Uniform Thermo-Optic Tunability of Dielectric Metalenses

The field of low-loss dielectric metasurfaces has created a new paradigm of miniaturization for free-space optical elements. We study the effects of uniformly changing the refractive index of high-index metalenses. We experimentally demonstrate a modal refractive-index change $(\mathrm{\Delta }{n}_{\mathrm{MD}}=0.15)$ in the fundamental Mie resonances in an $\mathrm{In}\mathrm{Sb}$ resonator based on traditional thermo-optic effects. We develop a high aspect ratio metasurface design with simulated 75–90% transmission efficiency and 2π phase shift as a function of cylinder radius. A metalens is shown to have high (>60%) focusing efficiencies for large (up to 0.8) numerical aperture designs. The uniform thermal tuning of the metalens system is studied based on the variations in the spatial phase profile of the individual resonators. We demonstrate that both the operating wavelength $(\mathrm{\Delta }{\lambda }_f=500\mathrm{nm})$ and the focal length (Δf = 45 µm) can be dynamically modified based on the chromatic dispersion of the engineered metalens. The results show that static metasurfaces made of high-index semiconductors can be thermally actuated to tune the operating focal wavelength and focal length.

Figure 1

(a) Fundamental Mie resonances in $\mathrm{In}\mathrm{Sb}$ spheres appear as dips in measured reflectance spectra. The MD resonance dip shifts from 8.15 to 9.75 µm as the diameter of the sphere increases from 2.1 to 2.5 µm. The black arrow indicates this size dependent dispersion of the MD resonance.

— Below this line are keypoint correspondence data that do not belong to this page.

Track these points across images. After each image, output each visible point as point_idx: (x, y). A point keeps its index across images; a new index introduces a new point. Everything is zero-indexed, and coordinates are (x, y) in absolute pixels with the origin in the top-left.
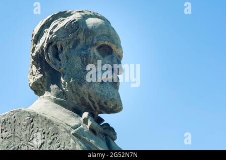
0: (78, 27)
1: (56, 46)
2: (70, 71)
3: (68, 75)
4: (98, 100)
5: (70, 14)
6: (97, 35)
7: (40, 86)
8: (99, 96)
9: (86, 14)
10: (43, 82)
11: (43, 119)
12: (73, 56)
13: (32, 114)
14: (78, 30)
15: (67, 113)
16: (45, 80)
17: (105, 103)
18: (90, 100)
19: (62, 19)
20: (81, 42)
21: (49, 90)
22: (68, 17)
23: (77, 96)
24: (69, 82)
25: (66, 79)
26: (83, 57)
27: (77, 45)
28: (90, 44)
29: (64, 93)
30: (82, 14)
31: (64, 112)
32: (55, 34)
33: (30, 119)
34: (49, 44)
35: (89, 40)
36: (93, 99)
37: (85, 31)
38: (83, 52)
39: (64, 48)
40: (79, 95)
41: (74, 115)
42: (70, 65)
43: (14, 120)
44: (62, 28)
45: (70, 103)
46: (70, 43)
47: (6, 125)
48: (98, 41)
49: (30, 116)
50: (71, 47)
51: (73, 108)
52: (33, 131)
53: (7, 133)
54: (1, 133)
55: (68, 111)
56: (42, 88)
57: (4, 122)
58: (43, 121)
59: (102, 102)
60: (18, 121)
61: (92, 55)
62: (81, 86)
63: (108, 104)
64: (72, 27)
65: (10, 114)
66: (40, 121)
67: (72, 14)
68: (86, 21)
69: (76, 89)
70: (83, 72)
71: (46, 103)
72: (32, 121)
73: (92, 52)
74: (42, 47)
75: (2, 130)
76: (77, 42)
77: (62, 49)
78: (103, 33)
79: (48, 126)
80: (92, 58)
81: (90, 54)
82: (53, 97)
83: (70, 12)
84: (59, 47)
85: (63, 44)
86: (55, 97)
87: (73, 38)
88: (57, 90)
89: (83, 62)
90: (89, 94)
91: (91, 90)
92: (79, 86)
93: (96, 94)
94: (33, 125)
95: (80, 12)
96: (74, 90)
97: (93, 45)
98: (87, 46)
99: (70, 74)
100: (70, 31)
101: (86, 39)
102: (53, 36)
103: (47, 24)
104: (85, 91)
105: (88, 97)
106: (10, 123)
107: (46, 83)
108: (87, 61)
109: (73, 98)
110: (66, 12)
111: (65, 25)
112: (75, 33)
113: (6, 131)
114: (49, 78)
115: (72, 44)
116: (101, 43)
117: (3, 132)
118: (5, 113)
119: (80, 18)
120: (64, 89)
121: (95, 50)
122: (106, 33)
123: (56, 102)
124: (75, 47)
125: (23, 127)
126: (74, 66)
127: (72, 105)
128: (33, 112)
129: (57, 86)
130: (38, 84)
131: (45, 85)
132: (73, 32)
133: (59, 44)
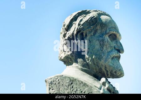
0: (96, 22)
1: (82, 34)
2: (93, 51)
3: (91, 53)
4: (111, 70)
5: (89, 12)
6: (109, 27)
7: (69, 59)
8: (112, 67)
9: (99, 13)
10: (72, 56)
11: (80, 82)
12: (94, 40)
13: (71, 79)
14: (96, 24)
15: (92, 78)
16: (74, 55)
17: (116, 72)
18: (105, 70)
19: (85, 15)
20: (98, 31)
21: (77, 62)
22: (88, 15)
23: (97, 67)
24: (92, 58)
25: (89, 55)
26: (101, 41)
27: (96, 33)
28: (104, 33)
29: (88, 64)
30: (97, 12)
31: (89, 77)
32: (82, 26)
33: (70, 82)
34: (78, 32)
35: (104, 30)
36: (107, 69)
37: (101, 24)
38: (100, 38)
39: (87, 35)
40: (98, 66)
41: (96, 80)
42: (92, 46)
43: (58, 82)
44: (87, 21)
45: (92, 71)
46: (91, 31)
47: (53, 85)
48: (110, 31)
49: (70, 80)
50: (92, 35)
51: (94, 74)
52: (73, 90)
53: (53, 90)
54: (49, 90)
55: (92, 77)
56: (71, 60)
57: (51, 83)
58: (80, 84)
59: (114, 71)
60: (61, 83)
61: (106, 40)
62: (100, 60)
63: (117, 73)
64: (92, 21)
65: (55, 78)
66: (78, 83)
67: (91, 13)
68: (101, 17)
69: (97, 63)
70: (101, 51)
71: (76, 71)
72: (72, 84)
73: (106, 38)
74: (73, 34)
75: (49, 88)
76: (96, 31)
77: (86, 35)
78: (112, 26)
79: (84, 87)
80: (106, 42)
81: (105, 39)
82: (80, 67)
83: (89, 11)
84: (84, 34)
85: (87, 32)
86: (82, 67)
87: (93, 29)
88: (82, 62)
89: (100, 45)
90: (105, 66)
91: (107, 64)
92: (99, 60)
93: (110, 66)
94: (73, 86)
95: (95, 11)
96: (95, 63)
97: (106, 34)
98: (102, 34)
99: (93, 52)
100: (91, 24)
101: (102, 29)
102: (81, 26)
103: (75, 19)
104: (103, 64)
105: (104, 68)
106: (55, 84)
107: (74, 58)
108: (103, 44)
109: (94, 68)
110: (86, 11)
111: (88, 20)
112: (95, 25)
113: (53, 89)
114: (76, 54)
115: (93, 32)
116: (111, 32)
117: (51, 90)
118: (52, 77)
119: (97, 16)
120: (88, 62)
121: (108, 37)
122: (113, 26)
123: (82, 70)
124: (95, 35)
125: (65, 87)
126: (95, 47)
127: (93, 73)
128: (72, 78)
129: (82, 60)
130: (68, 58)
131: (73, 59)
132: (93, 25)
133: (85, 32)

Inset shows a scanning electron microscope (SEM) image of the 2.1 µm diameter sphere. (b) Spectral shifts of the fundamental Mie resonances due to thermo-optic tuning of the $\mathrm{In}\mathrm{Sb}$ refractive index of a 2.4 µm diameter sphere. The spectra are vertically offset to illustrate the resonant wavelength shift. The refractive-index shift derived from the electric and magnetic dipole spectral resonances is plotted in the inset.

Figure 2

(a) Schematic of the metalens with a uniform etch depth (h = 6.5 µm) and varying cylinder radius focusing a 9-µm plane wave from inside an $\mathrm{In}\mathrm{Sb}$ wafer into free space. (b) Field plots showing the electric and magnetic field intensities at the resonance wavelength within the dielectric resonator. (c) Geometric dispersion in the transmission amplitude (red, left axis) and phase (blue, right axis) of a linearly polarized 9-µm light as a function of cylinder radius. A 2π phase shift with high transmission amplitude of approximately 85% is achieved. (d) The spatial phase function required to convert an incident plane wave into a transmitted focused wave. The spatial phase defined by Eq. (1) is fabricated by choosing the appropriate resonator radius as defined by Fig. 1.

Figure 3

(a) Electric field intensity at the focus of the metalens simulated with a focal length of 100 µm and N.A = 0.5. (b) Field-intensity line cut taken from Fig. 3 (white dashed line). (c) Focusing efficiency of metalenses with two different focal lengths (1 mm in red and 100 µm in blue) at varying NA values. (d),(e) Electric field intensity (in logarithmic scale) in the metalens [Fig. 3] structure at the center (d) and the first phase wrapping region (e) of the metalens, plotted on a logarithmic scale.

Figure 4

(a) Variations in the spatial (in units of inter-particle spacing) phase profile of an $\mathrm{In}\mathrm{Sb}$ metalens designed to focus 9-µm infrared light at a -mm focal length for an index of $n_{\mathrm{In}\mathrm{Sb}}=3.86$ are shown in pink. Taking the same array dimensions but changing the index to n = 3.72 (red) or 4.00 (blue) produces a change in the spatial phase profile. (b) Phase errors (Δϕ) at the 9-µm operating wavelength when the refractive index is changed to 3.72 (orange line) or 4.00 (blue line) from 3.86 (pink line). Any accumulation of phase error is “reset” due to the 2π phase or radius wrapping of the underlying design. (c) Variation of the focal wavelength—wavelength of highest intensity—as a function of the refractive index. (d) Focal-length dispersion with wavelength for three different metalens refractive indices. The focal wavelength and focal length disperse simultaneously based on the chromatic dispersion of the metalens system.